---- Text der Seite

Regen Zulauf hat derzeit eine bestimmte Spezies von Salon: der literarische, von dem es öffentliche und private gibt. Zum Literarischen Salon von Britta Gansebohm kann zum Beispiel jeder kommen: „Ich will keinen geschlossenen Kreis einer geistigen oder künstlerischen Elite“, sagt sie. Die 31jährige Studentin hat vor drei Jahren in einem Atelier in Kreuzberg begonnen, befreundete Filmemacher, Fotografen und Germanisten einzuladen mit der Bitte, ihre Arbeiten vorzustellen.

--------
---- Daten zur Prüfung

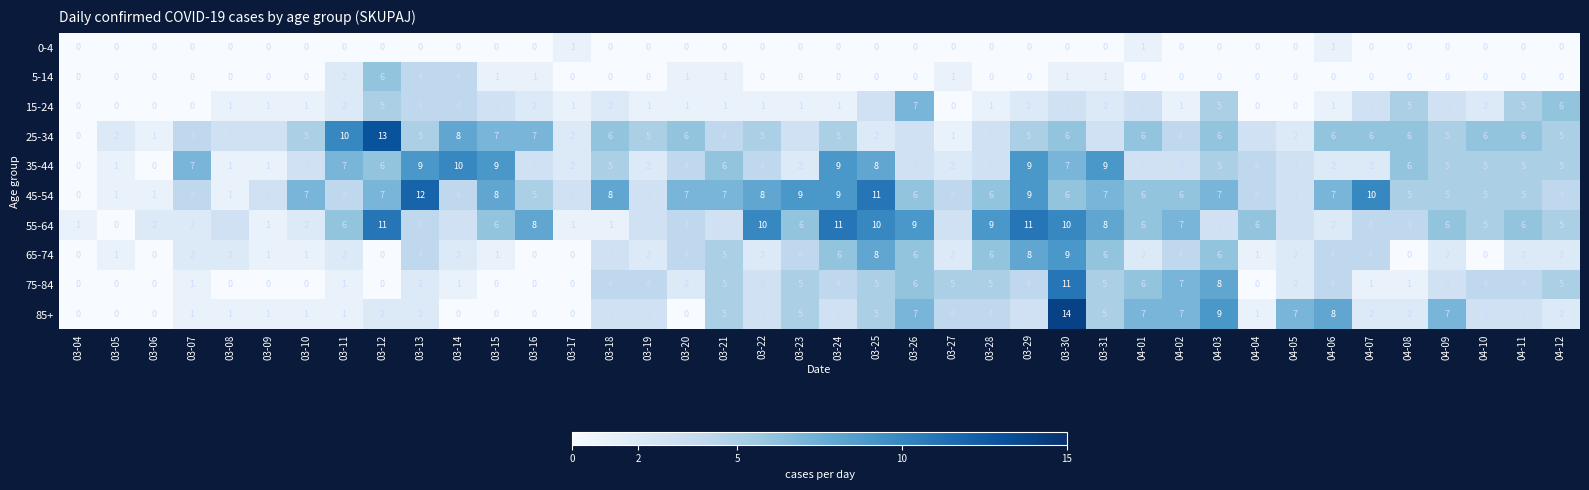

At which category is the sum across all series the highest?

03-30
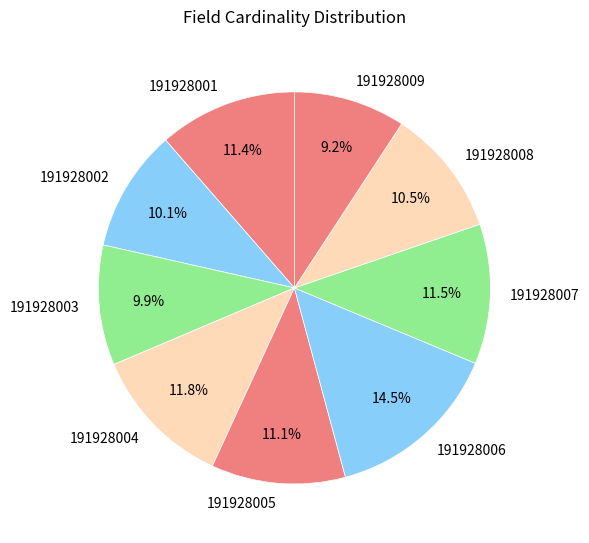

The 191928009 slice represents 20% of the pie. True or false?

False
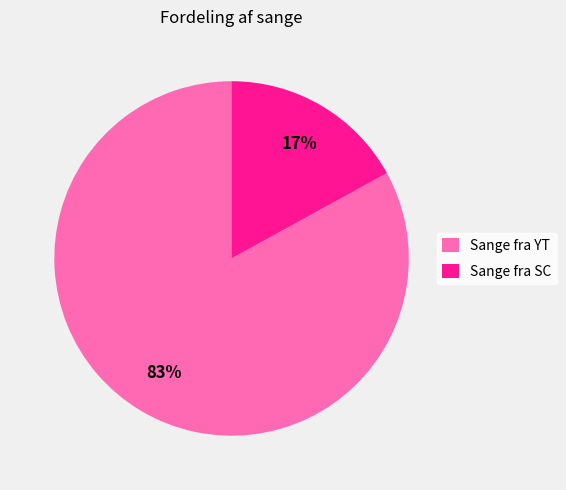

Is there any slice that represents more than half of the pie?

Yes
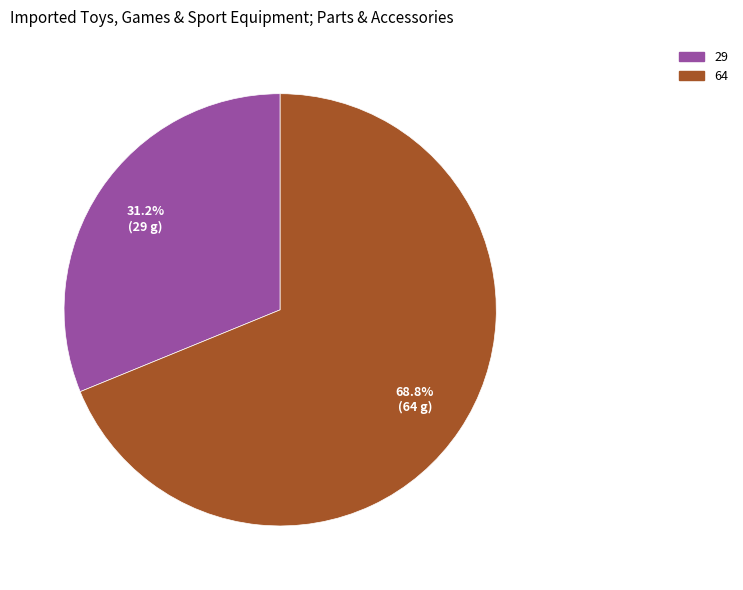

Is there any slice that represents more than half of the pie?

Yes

--------

### [Aufgaben]
[1] Wo hat Britta Gansebohm laut dem Text über literarische Salons vor drei Jahren mit ihren Einladungen begonnen?
[2] Kopiere aus dem Text über literarische Salons wortgetreu die Stelle von „Regen Zulauf hat“ bis „ihre Arbeiten vorzustellen.“.
Die Einträge sind eigenständiges Material und gehören nicht zum Text über literarische Salons.

### [Lösungen der Reihe nach]
[1] In einem Atelier in Kreuzberg.

[2]
Regen Zulauf hat derzeit eine bestimmte Spezies von Salon: der literarische, von dem es öffentliche und private gibt. Zum Literarischen Salon von Britta Gansebohm kann zum Beispiel jeder kommen: „Ich will keinen geschlossenen Kreis einer geistigen oder künstlerischen Elite“, sagt sie. Die 31jährige Studentin hat vor drei Jahren in einem Atelier in Kreuzberg begonnen, befreundete Filmemacher, Fotografen und Germanisten einzuladen mit der Bitte, ihre Arbeiten vorzustellen.